*** RECORD SET ***
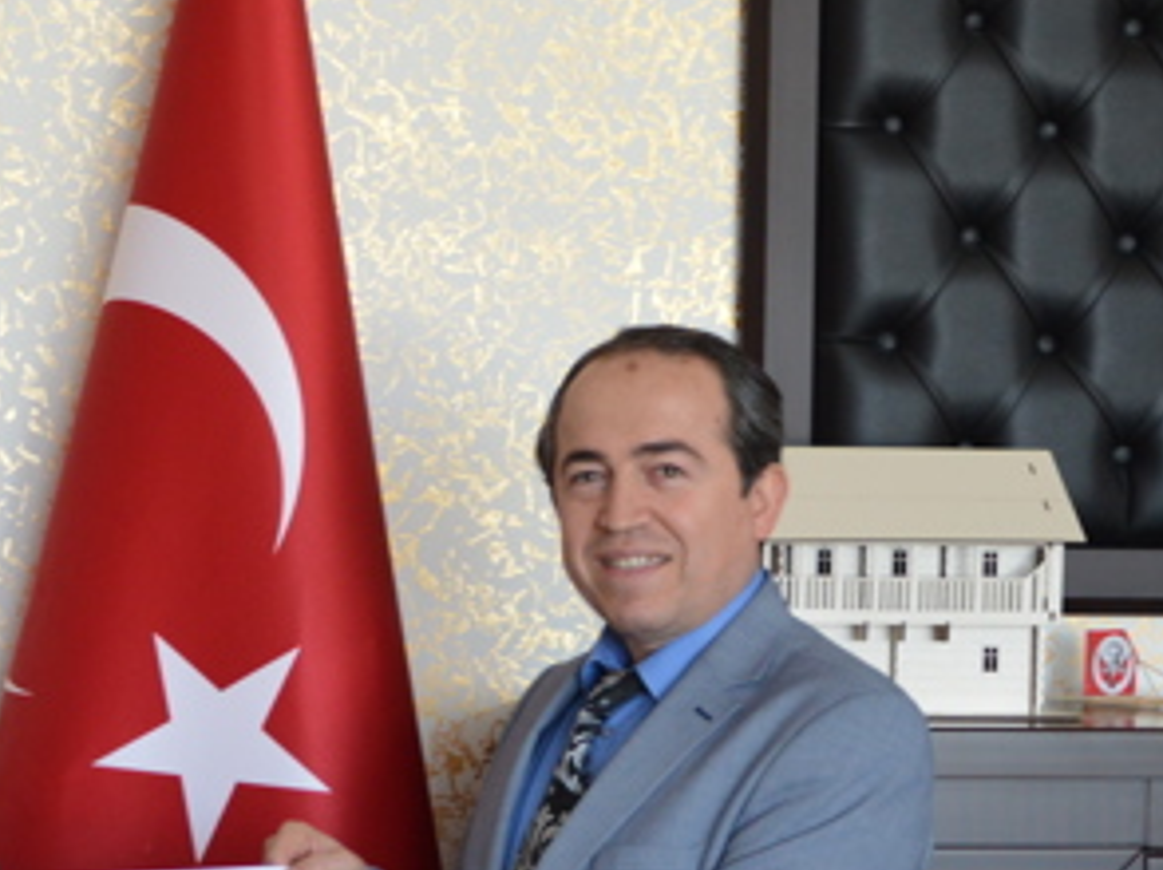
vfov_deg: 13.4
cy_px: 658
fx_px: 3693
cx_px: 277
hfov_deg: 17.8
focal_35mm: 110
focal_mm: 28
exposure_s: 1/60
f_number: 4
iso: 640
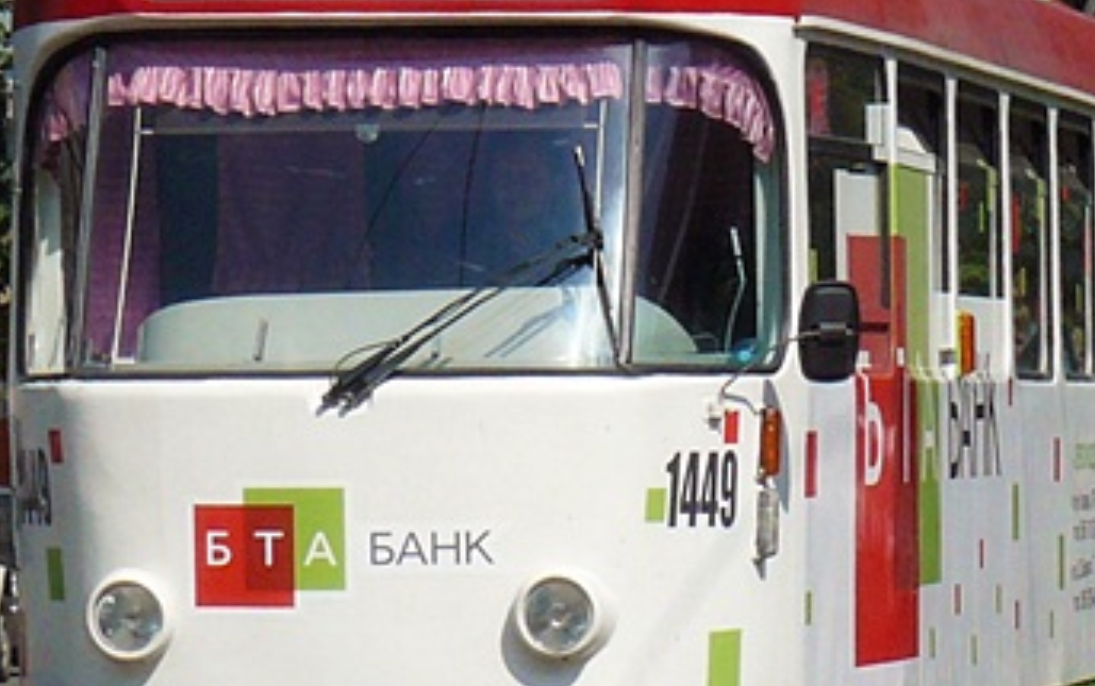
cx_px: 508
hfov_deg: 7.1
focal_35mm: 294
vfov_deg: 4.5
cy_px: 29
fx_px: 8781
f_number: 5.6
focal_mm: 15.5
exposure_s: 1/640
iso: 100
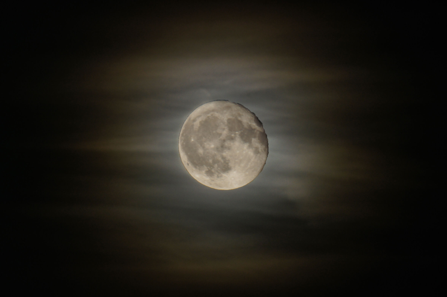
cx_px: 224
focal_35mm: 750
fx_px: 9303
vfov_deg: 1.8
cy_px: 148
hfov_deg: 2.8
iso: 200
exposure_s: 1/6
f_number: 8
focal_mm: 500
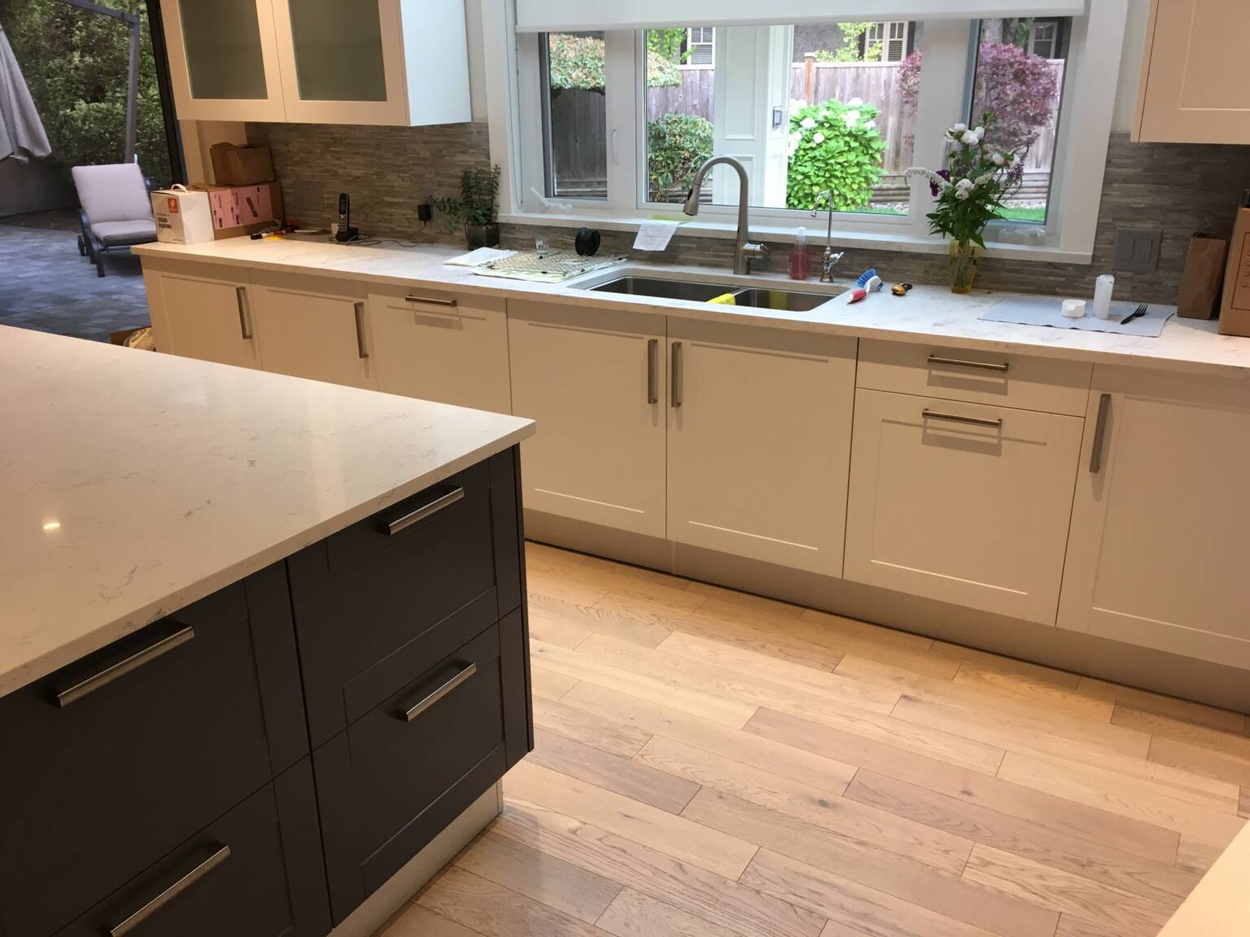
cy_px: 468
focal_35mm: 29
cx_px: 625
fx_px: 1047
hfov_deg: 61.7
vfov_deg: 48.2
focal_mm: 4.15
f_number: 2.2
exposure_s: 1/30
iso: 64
***
*** RECORD SET ***
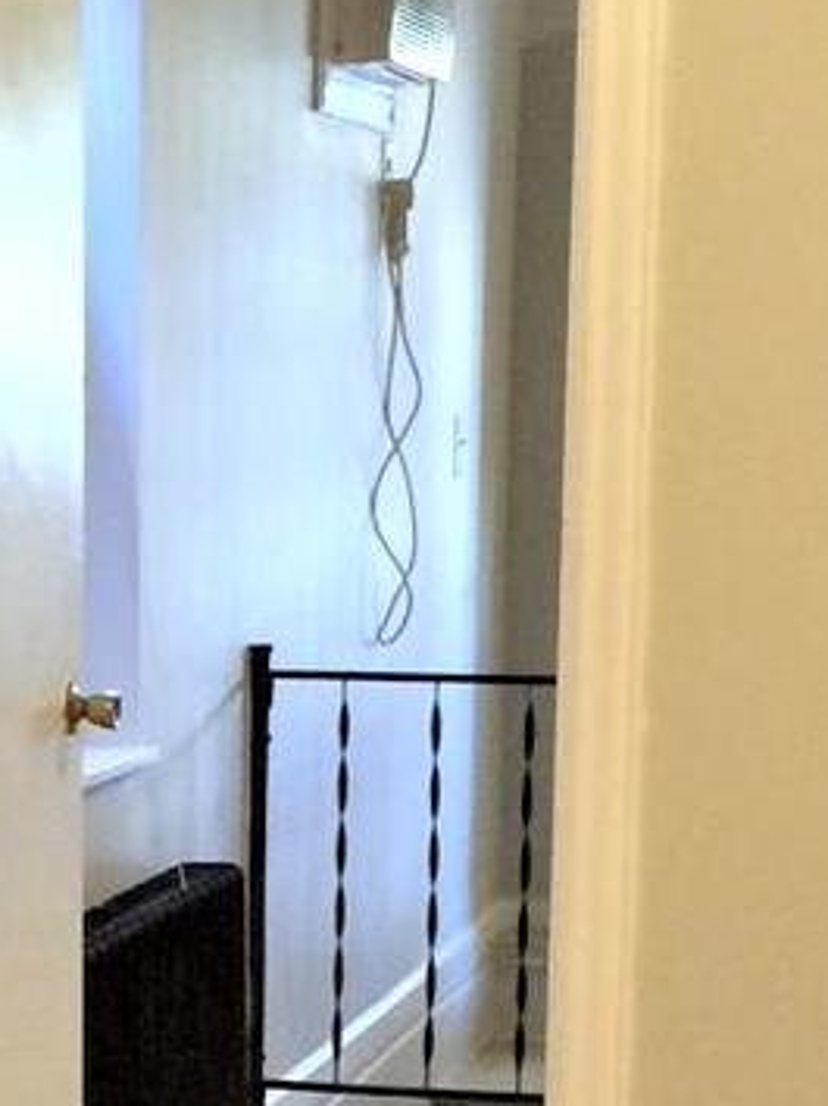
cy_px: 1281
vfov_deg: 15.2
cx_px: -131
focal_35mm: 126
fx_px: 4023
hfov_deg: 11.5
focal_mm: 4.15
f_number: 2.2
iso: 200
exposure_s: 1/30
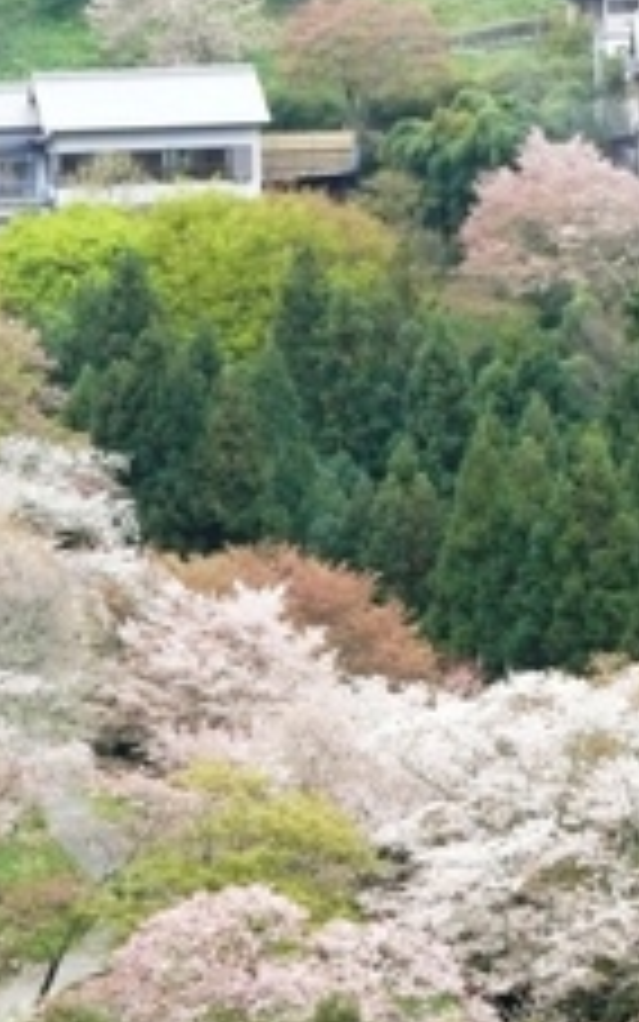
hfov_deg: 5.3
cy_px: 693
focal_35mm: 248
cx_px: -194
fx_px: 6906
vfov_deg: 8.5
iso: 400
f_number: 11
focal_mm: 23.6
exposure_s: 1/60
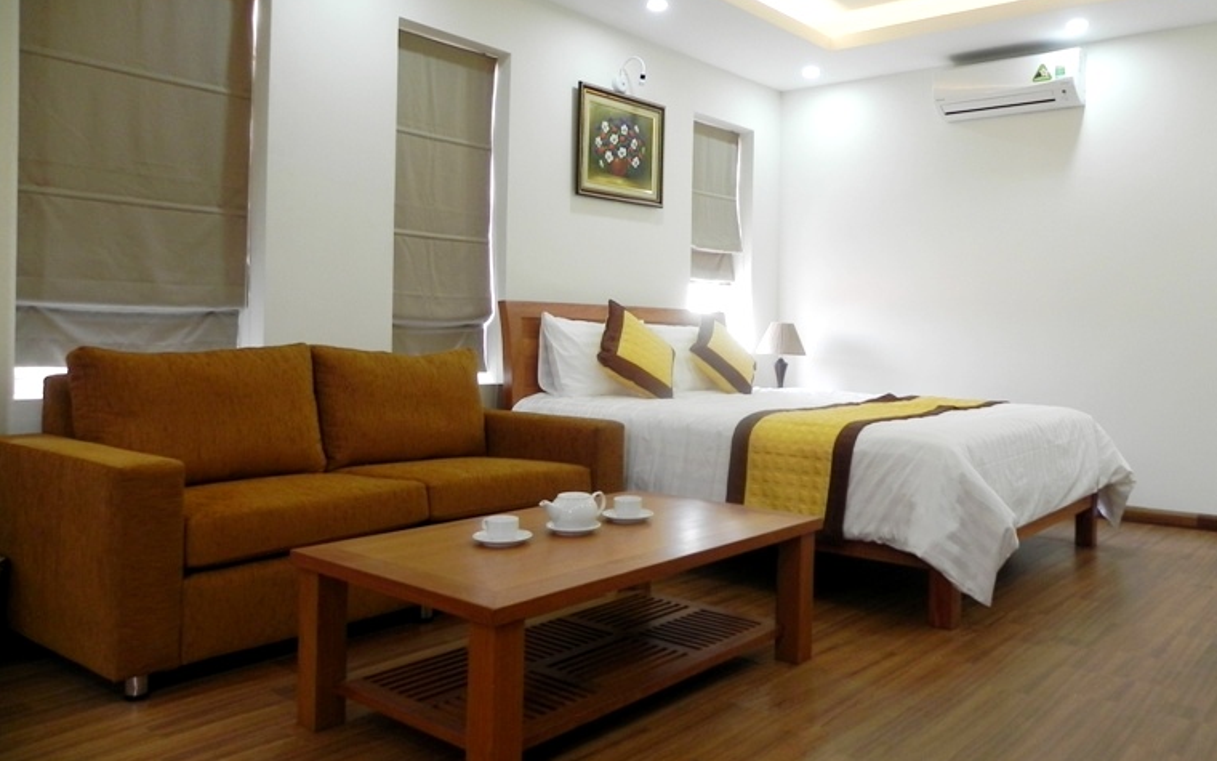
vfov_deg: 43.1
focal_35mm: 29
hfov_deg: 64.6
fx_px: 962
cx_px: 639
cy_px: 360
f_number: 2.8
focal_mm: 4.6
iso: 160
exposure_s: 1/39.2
***
= WHAT YOU ARE ASKED TO DO =
Using the records above, return verbatim only the part that opens with the line containing "hfov_deg: 5.3" and closes with the line containing "exposure_s: 1/39.2"; pictures stay out.

= TASK RESULT =
hfov_deg: 5.3
cy_px: 693
focal_35mm: 248
cx_px: -194
fx_px: 6906
vfov_deg: 8.5
iso: 400
f_number: 11
focal_mm: 23.6
exposure_s: 1/60
vfov_deg: 43.1
focal_35mm: 29
hfov_deg: 64.6
fx_px: 962
cx_px: 639
cy_px: 360
f_number: 2.8
focal_mm: 4.6
iso: 160
exposure_s: 1/39.2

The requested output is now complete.